— BEGIN EXCERPTED RECORDS —
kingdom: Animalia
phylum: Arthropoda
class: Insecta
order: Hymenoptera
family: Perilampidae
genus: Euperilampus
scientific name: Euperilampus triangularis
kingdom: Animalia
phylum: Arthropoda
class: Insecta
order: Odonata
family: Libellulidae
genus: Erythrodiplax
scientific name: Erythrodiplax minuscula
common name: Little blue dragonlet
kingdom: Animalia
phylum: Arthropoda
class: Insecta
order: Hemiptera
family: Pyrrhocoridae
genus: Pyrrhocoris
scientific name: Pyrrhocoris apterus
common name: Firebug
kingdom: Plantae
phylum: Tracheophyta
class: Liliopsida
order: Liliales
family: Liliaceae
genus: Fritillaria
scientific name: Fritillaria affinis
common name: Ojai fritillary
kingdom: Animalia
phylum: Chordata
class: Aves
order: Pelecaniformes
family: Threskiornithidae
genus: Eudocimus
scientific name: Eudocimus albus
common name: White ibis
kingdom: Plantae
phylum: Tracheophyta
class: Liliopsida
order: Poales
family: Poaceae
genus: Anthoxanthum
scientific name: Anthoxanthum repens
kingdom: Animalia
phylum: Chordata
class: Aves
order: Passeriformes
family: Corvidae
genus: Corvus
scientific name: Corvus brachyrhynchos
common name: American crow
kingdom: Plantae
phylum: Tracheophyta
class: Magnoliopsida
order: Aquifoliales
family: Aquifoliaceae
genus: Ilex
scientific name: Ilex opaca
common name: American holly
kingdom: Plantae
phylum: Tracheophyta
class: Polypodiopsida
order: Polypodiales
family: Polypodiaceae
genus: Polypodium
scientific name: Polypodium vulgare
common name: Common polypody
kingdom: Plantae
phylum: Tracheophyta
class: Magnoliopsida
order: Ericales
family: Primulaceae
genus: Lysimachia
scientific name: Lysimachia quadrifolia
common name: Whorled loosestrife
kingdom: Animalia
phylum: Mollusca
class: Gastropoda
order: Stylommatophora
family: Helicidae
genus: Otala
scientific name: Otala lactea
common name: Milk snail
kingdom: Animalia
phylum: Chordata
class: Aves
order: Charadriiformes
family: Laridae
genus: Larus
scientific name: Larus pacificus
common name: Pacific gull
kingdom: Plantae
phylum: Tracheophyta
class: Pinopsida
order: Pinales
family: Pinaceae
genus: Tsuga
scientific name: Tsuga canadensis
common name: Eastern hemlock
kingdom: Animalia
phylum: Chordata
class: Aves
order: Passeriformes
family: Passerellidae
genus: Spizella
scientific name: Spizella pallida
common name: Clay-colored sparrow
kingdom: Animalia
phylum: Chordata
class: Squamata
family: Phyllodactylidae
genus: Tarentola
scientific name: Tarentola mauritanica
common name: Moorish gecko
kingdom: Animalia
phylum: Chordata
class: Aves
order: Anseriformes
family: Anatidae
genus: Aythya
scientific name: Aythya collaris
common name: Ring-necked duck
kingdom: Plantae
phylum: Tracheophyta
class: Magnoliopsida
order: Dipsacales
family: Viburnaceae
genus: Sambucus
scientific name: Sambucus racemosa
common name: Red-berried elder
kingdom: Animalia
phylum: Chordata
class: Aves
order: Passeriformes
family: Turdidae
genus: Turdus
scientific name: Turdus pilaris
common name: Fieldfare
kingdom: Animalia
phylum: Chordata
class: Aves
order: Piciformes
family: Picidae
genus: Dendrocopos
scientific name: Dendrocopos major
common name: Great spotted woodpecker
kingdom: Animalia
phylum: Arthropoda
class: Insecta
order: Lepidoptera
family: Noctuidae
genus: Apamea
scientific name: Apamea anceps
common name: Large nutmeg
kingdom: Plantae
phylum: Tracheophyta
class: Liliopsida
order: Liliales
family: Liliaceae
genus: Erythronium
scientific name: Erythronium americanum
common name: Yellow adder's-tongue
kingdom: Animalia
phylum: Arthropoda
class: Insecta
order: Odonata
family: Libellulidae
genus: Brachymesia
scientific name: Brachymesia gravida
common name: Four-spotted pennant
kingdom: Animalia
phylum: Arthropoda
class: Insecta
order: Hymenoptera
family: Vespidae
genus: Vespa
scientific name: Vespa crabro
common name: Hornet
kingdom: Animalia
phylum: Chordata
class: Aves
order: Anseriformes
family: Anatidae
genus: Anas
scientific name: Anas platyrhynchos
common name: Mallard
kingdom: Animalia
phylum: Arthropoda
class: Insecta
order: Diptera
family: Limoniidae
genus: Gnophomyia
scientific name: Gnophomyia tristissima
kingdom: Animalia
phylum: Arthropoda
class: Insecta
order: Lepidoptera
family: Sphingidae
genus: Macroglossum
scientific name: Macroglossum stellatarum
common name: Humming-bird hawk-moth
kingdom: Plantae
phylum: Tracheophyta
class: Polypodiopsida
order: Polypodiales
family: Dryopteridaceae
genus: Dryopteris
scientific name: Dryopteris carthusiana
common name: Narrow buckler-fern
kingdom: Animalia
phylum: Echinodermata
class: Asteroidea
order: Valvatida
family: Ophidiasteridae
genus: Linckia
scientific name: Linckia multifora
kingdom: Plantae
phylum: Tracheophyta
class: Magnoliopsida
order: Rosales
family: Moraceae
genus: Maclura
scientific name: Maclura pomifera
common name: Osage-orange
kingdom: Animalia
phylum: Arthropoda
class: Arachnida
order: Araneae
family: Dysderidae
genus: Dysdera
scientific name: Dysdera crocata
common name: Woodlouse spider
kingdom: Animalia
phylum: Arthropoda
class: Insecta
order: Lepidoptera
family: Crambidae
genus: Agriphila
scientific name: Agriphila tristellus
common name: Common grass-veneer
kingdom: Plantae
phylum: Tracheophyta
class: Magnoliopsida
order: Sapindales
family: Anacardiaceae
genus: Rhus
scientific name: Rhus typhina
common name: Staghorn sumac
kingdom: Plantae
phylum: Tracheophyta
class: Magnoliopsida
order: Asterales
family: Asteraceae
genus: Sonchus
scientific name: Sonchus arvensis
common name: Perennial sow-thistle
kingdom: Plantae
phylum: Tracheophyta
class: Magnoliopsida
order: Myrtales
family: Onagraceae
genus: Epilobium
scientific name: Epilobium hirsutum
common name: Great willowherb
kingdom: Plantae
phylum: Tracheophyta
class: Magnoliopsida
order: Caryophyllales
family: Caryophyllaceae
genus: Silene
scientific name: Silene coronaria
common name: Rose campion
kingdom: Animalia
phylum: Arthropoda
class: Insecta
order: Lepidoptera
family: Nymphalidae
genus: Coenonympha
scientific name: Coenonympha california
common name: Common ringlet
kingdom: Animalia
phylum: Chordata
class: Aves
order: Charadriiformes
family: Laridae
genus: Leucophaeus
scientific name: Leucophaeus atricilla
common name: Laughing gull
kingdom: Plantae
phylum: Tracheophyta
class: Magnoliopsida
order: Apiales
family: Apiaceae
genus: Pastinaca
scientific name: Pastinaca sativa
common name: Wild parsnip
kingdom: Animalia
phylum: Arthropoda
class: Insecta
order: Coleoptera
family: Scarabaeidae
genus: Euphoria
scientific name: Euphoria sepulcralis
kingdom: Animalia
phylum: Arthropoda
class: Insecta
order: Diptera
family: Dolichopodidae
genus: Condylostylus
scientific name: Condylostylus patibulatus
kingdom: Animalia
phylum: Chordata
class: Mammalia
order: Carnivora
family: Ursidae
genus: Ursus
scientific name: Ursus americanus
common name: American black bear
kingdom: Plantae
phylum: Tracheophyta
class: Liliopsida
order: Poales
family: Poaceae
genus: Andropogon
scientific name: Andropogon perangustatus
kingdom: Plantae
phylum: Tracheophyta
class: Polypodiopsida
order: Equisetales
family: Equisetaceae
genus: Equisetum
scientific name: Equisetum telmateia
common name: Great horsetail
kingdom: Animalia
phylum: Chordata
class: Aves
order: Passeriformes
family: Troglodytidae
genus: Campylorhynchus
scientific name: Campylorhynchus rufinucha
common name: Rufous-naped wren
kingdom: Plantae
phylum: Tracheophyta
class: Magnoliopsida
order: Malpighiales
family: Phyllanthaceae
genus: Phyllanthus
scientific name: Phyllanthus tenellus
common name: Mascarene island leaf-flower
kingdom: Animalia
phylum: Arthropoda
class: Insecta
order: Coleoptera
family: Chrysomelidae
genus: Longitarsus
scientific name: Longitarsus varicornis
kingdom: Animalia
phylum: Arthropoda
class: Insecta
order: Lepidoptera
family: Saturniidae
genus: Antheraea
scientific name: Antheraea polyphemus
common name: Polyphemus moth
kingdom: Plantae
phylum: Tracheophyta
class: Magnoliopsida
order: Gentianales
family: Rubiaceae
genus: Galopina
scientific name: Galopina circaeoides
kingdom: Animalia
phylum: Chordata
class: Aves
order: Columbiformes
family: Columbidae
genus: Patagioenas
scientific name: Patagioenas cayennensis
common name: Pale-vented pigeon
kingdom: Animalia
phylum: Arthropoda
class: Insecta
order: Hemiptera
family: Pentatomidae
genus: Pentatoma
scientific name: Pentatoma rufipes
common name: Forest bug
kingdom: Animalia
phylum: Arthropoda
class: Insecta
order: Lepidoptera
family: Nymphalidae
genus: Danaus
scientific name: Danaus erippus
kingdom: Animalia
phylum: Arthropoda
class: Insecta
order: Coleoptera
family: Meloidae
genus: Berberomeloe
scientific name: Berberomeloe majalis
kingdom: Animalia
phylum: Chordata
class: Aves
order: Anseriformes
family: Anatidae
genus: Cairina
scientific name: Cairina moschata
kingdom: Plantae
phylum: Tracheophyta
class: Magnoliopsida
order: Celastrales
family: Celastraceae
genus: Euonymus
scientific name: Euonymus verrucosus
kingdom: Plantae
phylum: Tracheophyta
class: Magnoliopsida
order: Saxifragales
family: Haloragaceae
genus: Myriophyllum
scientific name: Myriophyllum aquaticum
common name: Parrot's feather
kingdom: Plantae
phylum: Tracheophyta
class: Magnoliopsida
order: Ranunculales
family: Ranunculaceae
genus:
— END EXCERPTED RECORDS —
TASK TO COMPLETE:
Reproduce the stretch of the listing from its first line through the line containing "common name: Little blue dragonlet", using "binomial name" in place of "scientific name" wherever it occurs and changing nothing else.

RESPONSE BELOW:
kingdom: Animalia
phylum: Arthropoda
class: Insecta
order: Hymenoptera
family: Perilampidae
genus: Euperilampus
binomial name: Euperilampus triangularis
kingdom: Animalia
phylum: Arthropoda
class: Insecta
order: Odonata
family: Libellulidae
genus: Erythrodiplax
binomial name: Erythrodiplax minuscula
common name: Little blue dragonlet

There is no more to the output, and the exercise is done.